The gravel road led them to a small congregation and a home in the basement of an old army barracks. There, they learned how to live in a frozen world of cold climate, darkness and snow.
“Winter is cold and dark,” Carol Prevo said. “I was told when I first got here, ‘You know, for those people that don’t get out and just stay inside all winter, there’s a place in the hospital they call the seventh floor.’ I sure didn’t want to go there, so I got out and wore my tennis shoes, even in the winter.”
Once there, the two immediately got to work building their ministry. Most of the area’s population consisted of military people and oil workers from Alaska’s Lower 48. Many of them didn’t have family in the region, so there was a real need for community and relationships.
“We realized they needed to be reached with the gospel,” Jerry Prevo said. “We also saw there was a need for a gospel-preaching church … We saw there was a need to bring stability, long-term stability, to a prenup church. We felt led by the Lord just to put roots down here.”
The small congregation grew into Anchorage Baptist Temple, and by the time Jerry Prevo retired after 47 years of service, it was one of the largest churches in Alaska, drawing an average of more than 2,000 people each week. The church added a radio and television station and founded Anchorage Christian Schools, the first K-12 Christian school in Alaska. Today, 700+ students attend.

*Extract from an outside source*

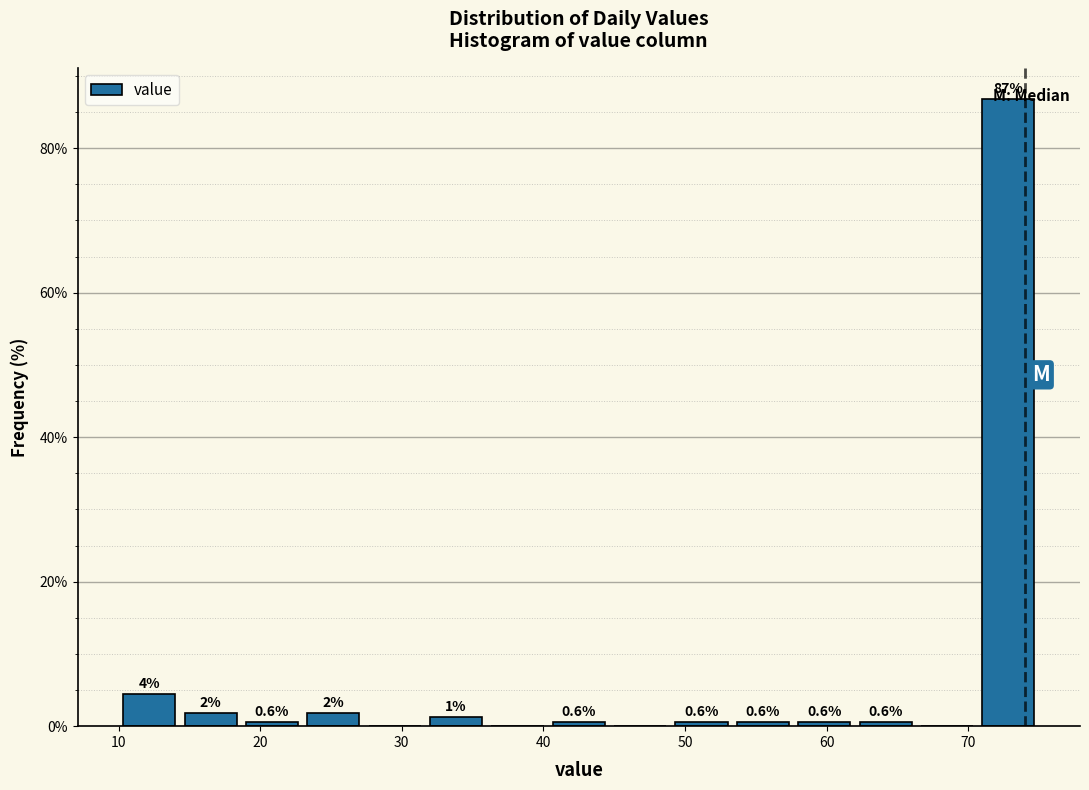

Which range on the x-axis has the tallest bar?

71 to 75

The Prevos’ time in Alaska wasn’t all business, though. With their church family, they would race down hills on snow machines, ATVs and inner tubes.
Carol Prevo recalled one time she raced in a tube with 14 other people and prayed she would make it to the bottom just so the others would get off.
Jerry Prevo enjoyed the open land and wilderness of Alaska. He is a bush pilot, someone who “flies small airplanes with big tires” as he describes it. He is also an avid hunter and fisherman.
Though Jerry Prevo is the hunter, Carol Prevo has proven herself in her own right. After striking out on one hunting trip in the mountains, she was able to notch a kill the next trip — a black bear.
“It was getting a little dusky dark but not dark,” Carol Prevo said about the experience. “(My husband) said, ‘You better get that bear the first shot. We don’t want to have to go tracing off after it.’ So, I shot that bear, and he went down immediately.”
After Jerry Prevo retired from the ministry, the two were ready to enjoy more Alaskan adventures. However, just a year into his retirement, he received the phone call that once again altered the trajectory of his life.
Serving as the acting president was a challenging new step to take, almost as big as moving to the bush of Alaska to start a ministry. Both times, the couple leaned on God’s will and wisdom, and his faithfulness has led them safely down many gravel roads.
“I ask the Lord to give me wisdom, ask God to give me a special knowledge of things,” Jerry Prevo said. “I feel like God has helped me in that way, which is a big, big way.”
Now, beginning their third year on campus, the two still have the same love and care for students they had when they first arrived. They encourage anyone not to be shy when they see them strolling around campus. They want to talk with students and let them know how much they’re cared for. Jerry Prevo is no stranger to the Convocation or Commencement stages, but spending time with students remains one of his and Carol Prevo’s favorite activities.
“God just blesses us,” Carol Prevo said. “He’s given us the students here that we love.”
Only God knows where the next phone call or road will take them. But, whether it’s in a bear stand, staring down an endless Alaskan road or taking over the presidency of one of the largest Christian universities in the world, Jerry and Carol Prevo stand ready to follow God’s will, wherever it may take them next.